- Born: August 19, 1960 (age 66) Kuchl, Austria
- Education: University of Natural Resources and Life Sciences, Vienna
- Occupations: Researcher; educator; natural materials scientist; wood scientist;
- Years active: Since 1987
- Awards: Fellow of the IAWS

= Rupert Wimmer =

Austrian professor and wood scientist (born 1960)

Rupert Wimmer (Kuchl, 1960) is an Austrian materials researcher, wood scientist and emeritus professor at the Institute of Wood Technology and Renewable Materials at BOKU University.

He is an elected fellow (FIAWS) of the International Academy of Wood Science and serves as the IAWS secretary and bulletin editor for the period 2023-2029. Since 2025, he works as a full professor at the Faculty of Forestry and Wood Technology in the Mendel University in Brno, Czech Republic.

== Research career ==
Wimmer studied wood science at the University of Natural Resources and Life Sciences in Vienna, where he completed all of his graduate studies. Additionally, he studied environmental protection at the Technical University of Vienna.

He has been employed as an adjunct professor at the Mendel University in Brno in Czech Republic (Department of Wood Science), full professor and head of the Wood Technology and Wood-based Composites Unit at University of Göttingen, R & D Manager at Funder Industries, and researcher in the Austrian research institute, Wood K plus in the period 2002-2012.

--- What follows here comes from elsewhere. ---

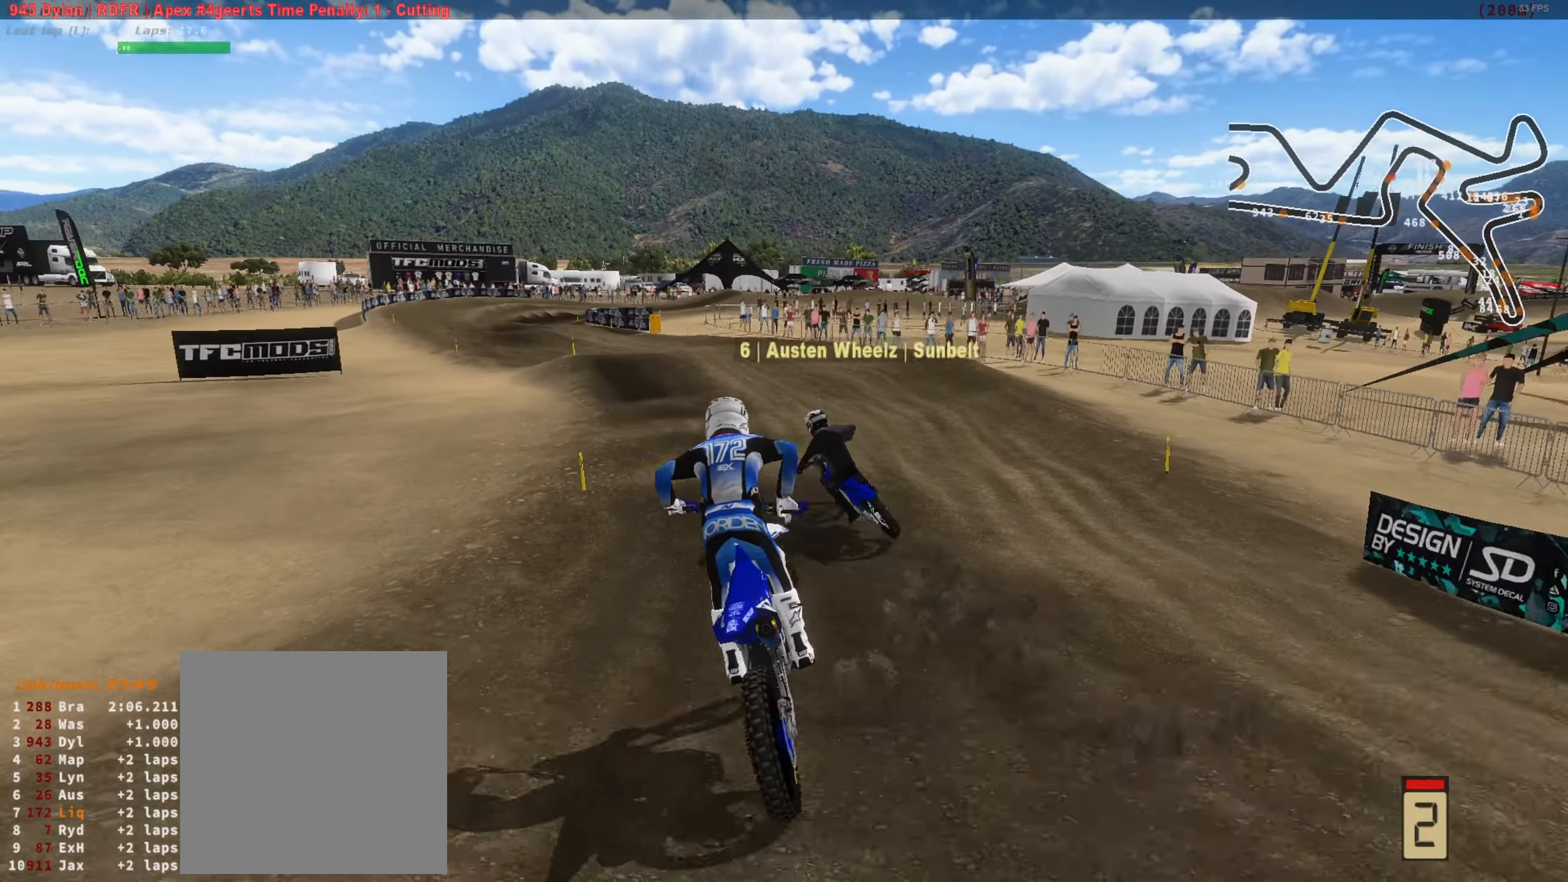
{"dt_ms": 1000, "buttons": ["R2"], "left_stick": "right", "right_stick": "center", "button_events": [[817, "L3", "down"], [950, "L3", "up"]]}
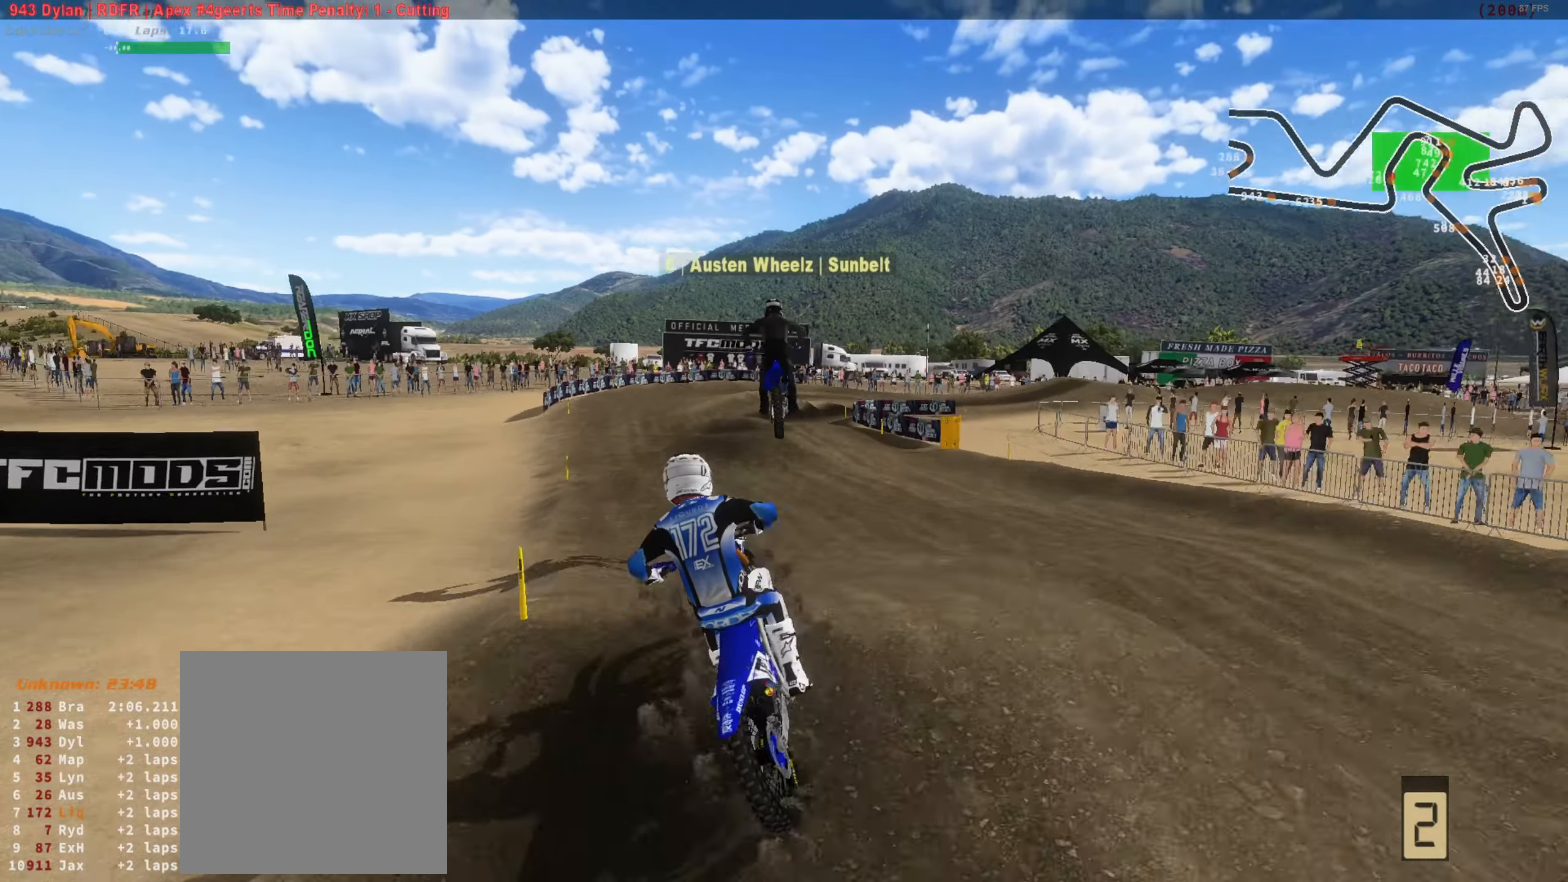
{"dt_ms": 500, "buttons": ["R2"], "left_stick": "right", "right_stick": "up", "button_events": [[50, "L3", "down"], [117, "R2", "up"], [183, "L3", "up"], [250, "R2", "down"]]}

His research has focused on topics such as wood quality, wood biology, bio-based fibre materials and composites, as well as wood products industry, biomaterials and sustainability issues. Wimmer is the current IUFRO office holder in wood technology, and he is a member of the editorial board in the wood-related journal, Les/Wood. His research teams have won awards in the area of biomaterials and wood technology. Since 2021, through an initiative of the International Society of Wood Science and Technology, he has been organizing The Wood Science Talks.

In June 2023, Wimmer was elected as the secretary of the executive committee of the International Academy of Wood Science, an international academy and non-profit assembly of wood scientists, which represents worldwide all the fields of wood sciences. In October 2023, he was ranked among the top 2% of researchers of all time in wood science (forestry – polymers), having a c-index of 3.348. In August 2024, he also received the same ranking.

As of September 2026, his h-index is 55, with over 9,500 citations according to Google Scholar.